Activity
Write out all of the entries that follow, word for word, but skip the pictures.

Stored data
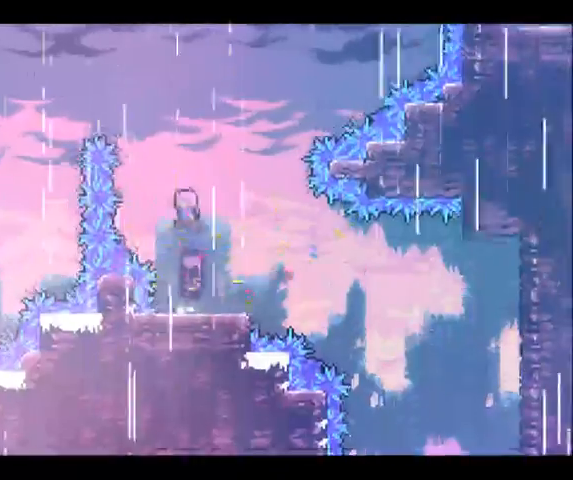
{"dt_ms": 500, "buttons": [], "left_stick": "up-right", "right_stick": "center", "button_events": [[267, "X", "down"], [333, "X", "up"]]}
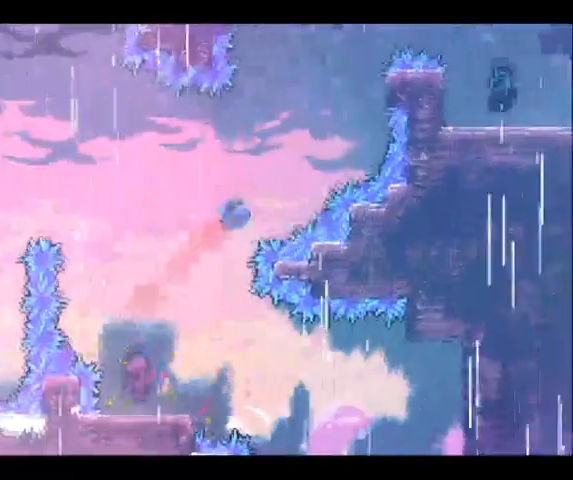
{"dt_ms": 500, "buttons": [], "left_stick": "up-right", "right_stick": "center", "button_events": []}
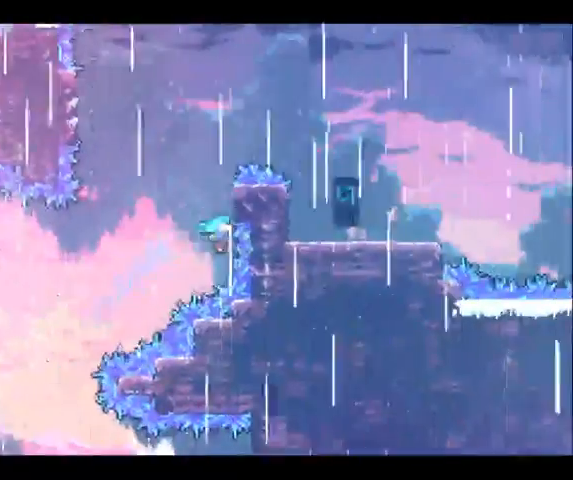
{"dt_ms": 500, "buttons": [], "left_stick": "center", "right_stick": "center", "button_events": []}
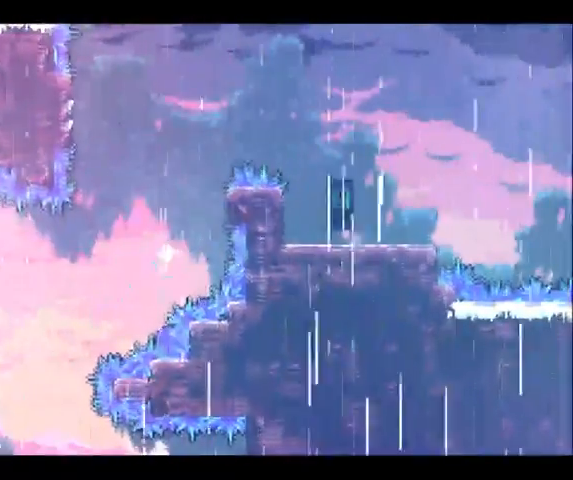
{"dt_ms": 500, "buttons": [], "left_stick": "center", "right_stick": "center", "button_events": []}
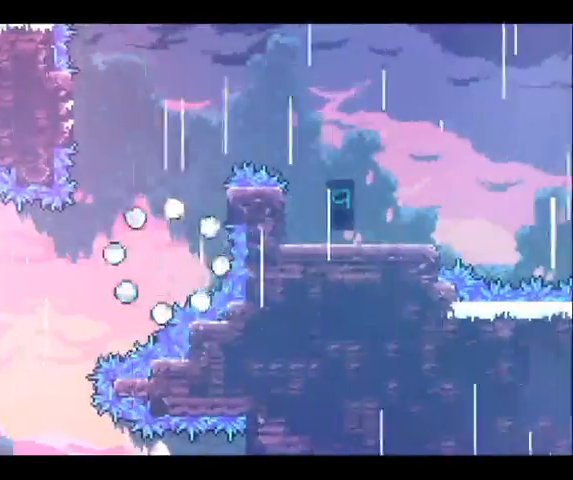
{"dt_ms": 500, "buttons": [], "left_stick": "center", "right_stick": "center", "button_events": []}
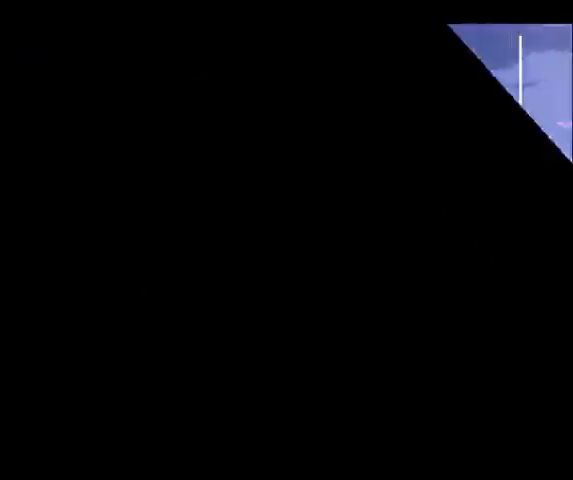
{"dt_ms": 500, "buttons": [], "left_stick": "center", "right_stick": "center", "button_events": []}
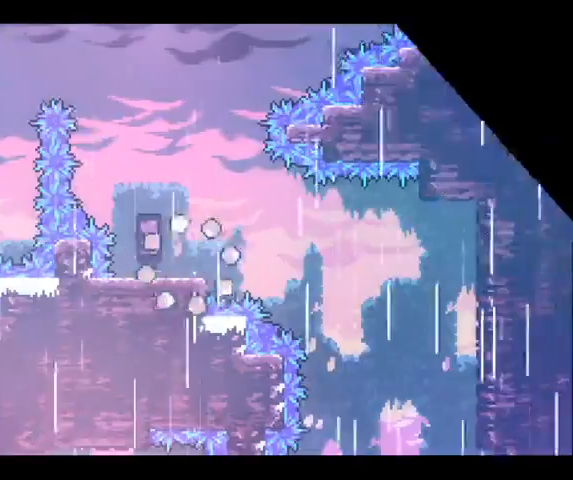
{"dt_ms": 500, "buttons": [], "left_stick": "center", "right_stick": "center", "button_events": []}
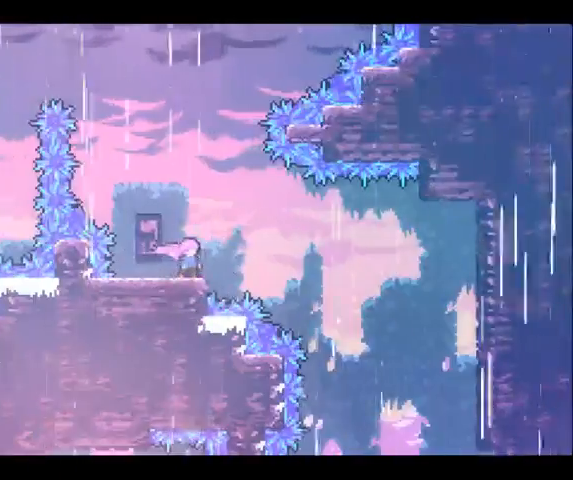
{"dt_ms": 500, "buttons": ["X"], "left_stick": "up-right", "right_stick": "center", "button_events": [[467, "X", "down"]]}
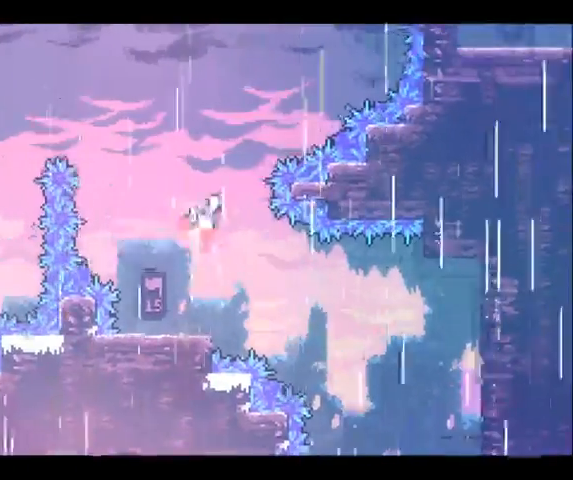
{"dt_ms": 500, "buttons": [], "left_stick": "up", "right_stick": "center", "button_events": [[133, "X", "up"]]}
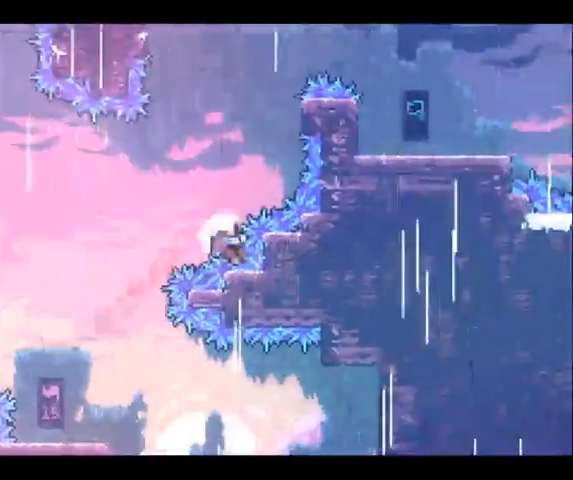
{"dt_ms": 500, "buttons": [], "left_stick": "center", "right_stick": "center", "button_events": [[33, "X", "down"], [233, "X", "up"]]}
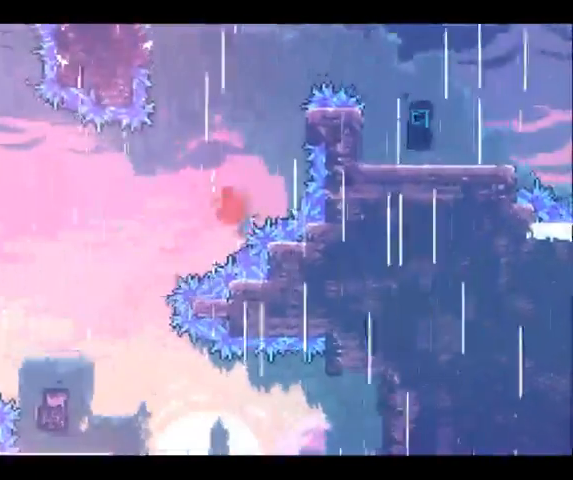
{"dt_ms": 500, "buttons": [], "left_stick": "center", "right_stick": "center", "button_events": []}
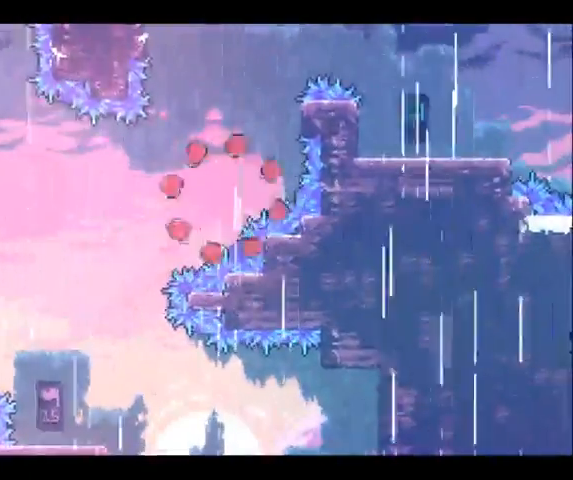
{"dt_ms": 500, "buttons": [], "left_stick": "center", "right_stick": "center", "button_events": []}
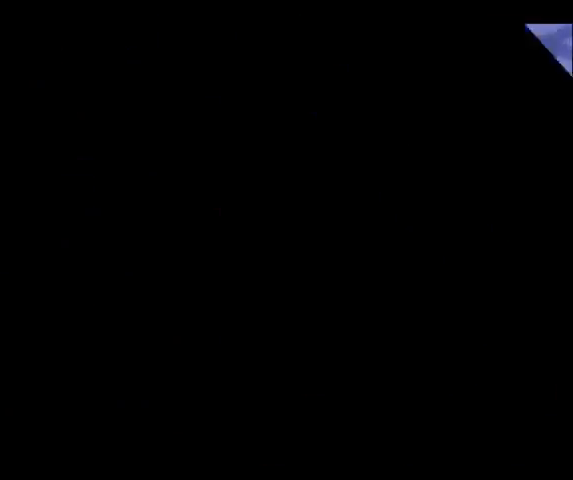
{"dt_ms": 500, "buttons": [], "left_stick": "center", "right_stick": "center", "button_events": []}
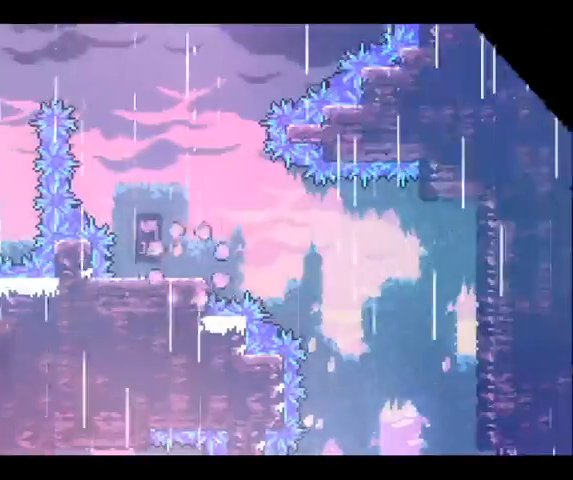
{"dt_ms": 500, "buttons": [], "left_stick": "up", "right_stick": "center", "button_events": []}
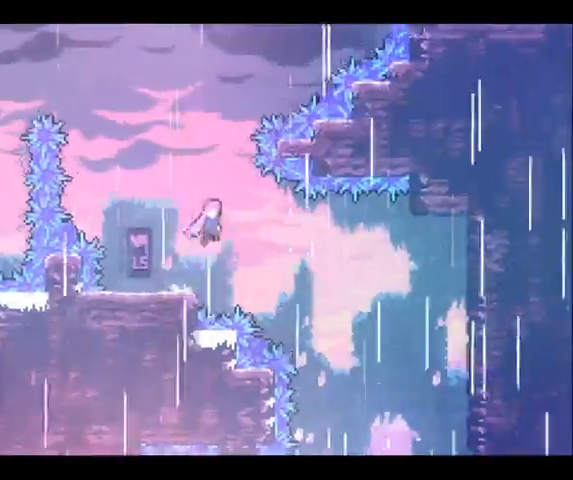
{"dt_ms": 500, "buttons": [], "left_stick": "up-right", "right_stick": "center", "button_events": [[167, "X", "down"], [367, "X", "up"]]}
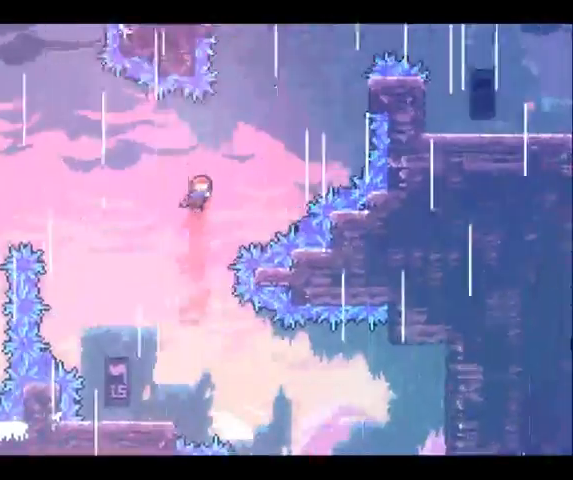
{"dt_ms": 500, "buttons": ["X"], "left_stick": "up-right", "right_stick": "center", "button_events": [[100, "X", "down"]]}
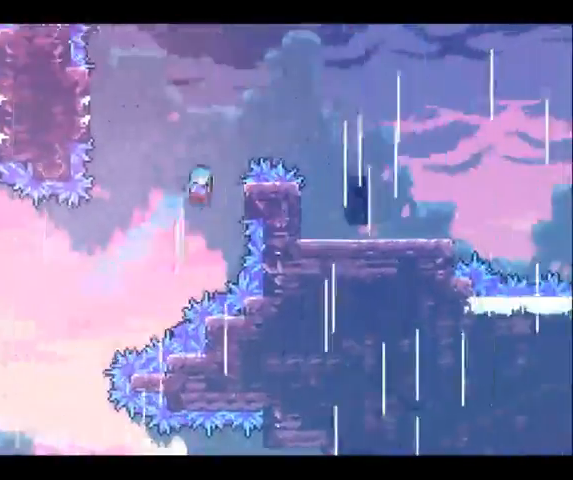
{"dt_ms": 500, "buttons": [], "left_stick": "up", "right_stick": "center", "button_events": [[67, "X", "up"]]}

Exercise output
{"dt_ms": 500, "buttons": [], "left_stick": "up-right", "right_stick": "center", "button_events": [[267, "X", "down"], [333, "X", "up"]]}
{"dt_ms": 500, "buttons": [], "left_stick": "up-right", "right_stick": "center", "button_events": []}
{"dt_ms": 500, "buttons": [], "left_stick": "center", "right_stick": "center", "button_events": []}
{"dt_ms": 500, "buttons": [], "left_stick": "center", "right_stick": "center", "button_events": []}
{"dt_ms": 500, "buttons": [], "left_stick": "center", "right_stick": "center", "button_events": []}
{"dt_ms": 500, "buttons": [], "left_stick": "center", "right_stick": "center", "button_events": []}
{"dt_ms": 500, "buttons": [], "left_stick": "center", "right_stick": "center", "button_events": []}
{"dt_ms": 500, "buttons": ["X"], "left_stick": "up-right", "right_stick": "center", "button_events": [[467, "X", "down"]]}
{"dt_ms": 500, "buttons": [], "left_stick": "up", "right_stick": "center", "button_events": [[133, "X", "up"]]}
{"dt_ms": 500, "buttons": [], "left_stick": "center", "right_stick": "center", "button_events": [[33, "X", "down"], [233, "X", "up"]]}
{"dt_ms": 500, "buttons": [], "left_stick": "center", "right_stick": "center", "button_events": []}
{"dt_ms": 500, "buttons": [], "left_stick": "center", "right_stick": "center", "button_events": []}
{"dt_ms": 500, "buttons": [], "left_stick": "center", "right_stick": "center", "button_events": []}
{"dt_ms": 500, "buttons": [], "left_stick": "up", "right_stick": "center", "button_events": []}
{"dt_ms": 500, "buttons": [], "left_stick": "up-right", "right_stick": "center", "button_events": [[167, "X", "down"], [367, "X", "up"]]}
{"dt_ms": 500, "buttons": ["X"], "left_stick": "up-right", "right_stick": "center", "button_events": [[100, "X", "down"]]}
{"dt_ms": 500, "buttons": [], "left_stick": "up", "right_stick": "center", "button_events": [[67, "X", "up"]]}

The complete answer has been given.